Where you go is who you are -- A study on machine learning based semantic privacy attacks
Wiedemann, Nina, Kounadi, Ourania, Raubal, Martin, Janowicz, Krzysztof
Concerns about data privacy are omnipresent, given the increasing usage of digital applications and their underlying business model that includes selling user data. Location data is particularly sensitive since they allow us to infer activity patterns and interests of users, e.g., by categorizing visited locations based on nearby points of interest (POI). On top of that, machine learning methods provide new powerful tools to interpret big data.

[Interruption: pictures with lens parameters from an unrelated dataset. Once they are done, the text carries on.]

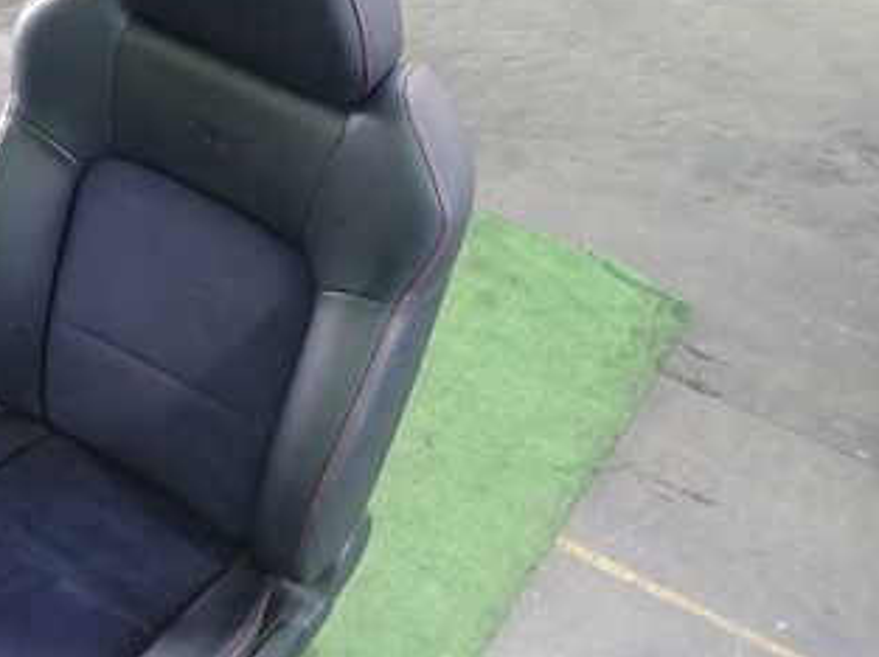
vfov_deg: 30.2
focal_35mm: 48
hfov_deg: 38.0
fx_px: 1217
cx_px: 154
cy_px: 371
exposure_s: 1/30
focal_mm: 4.5
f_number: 2
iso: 320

In light of these considerations, we raise the following question: What is the actual risk that realistic, machine learning based privacy attacks can obtain meaningful semantic information from raw location data, subject to inaccuracies in the data? In response, we present a systematic analysis of two attack scenarios, namely location categorization and user profiling. Experiments on the Foursquare dataset and tracking data demonstrate the potential for abuse of high-quality spatial information, leading to a significant privacy loss even with location inaccuracy of up to 200m. With location obfuscation of more than 1 km, spatial information hardly adds any value, but a high privacy risk solely from temporal information remains. The availability of public context data such as POIs plays a key role in inference based on spatial information. Our findings point out the risks of ever-growing databases of tracking data and spatial context data, which policymakers should consider for privacy regulations, and which could guide individuals in their personal location protection measures.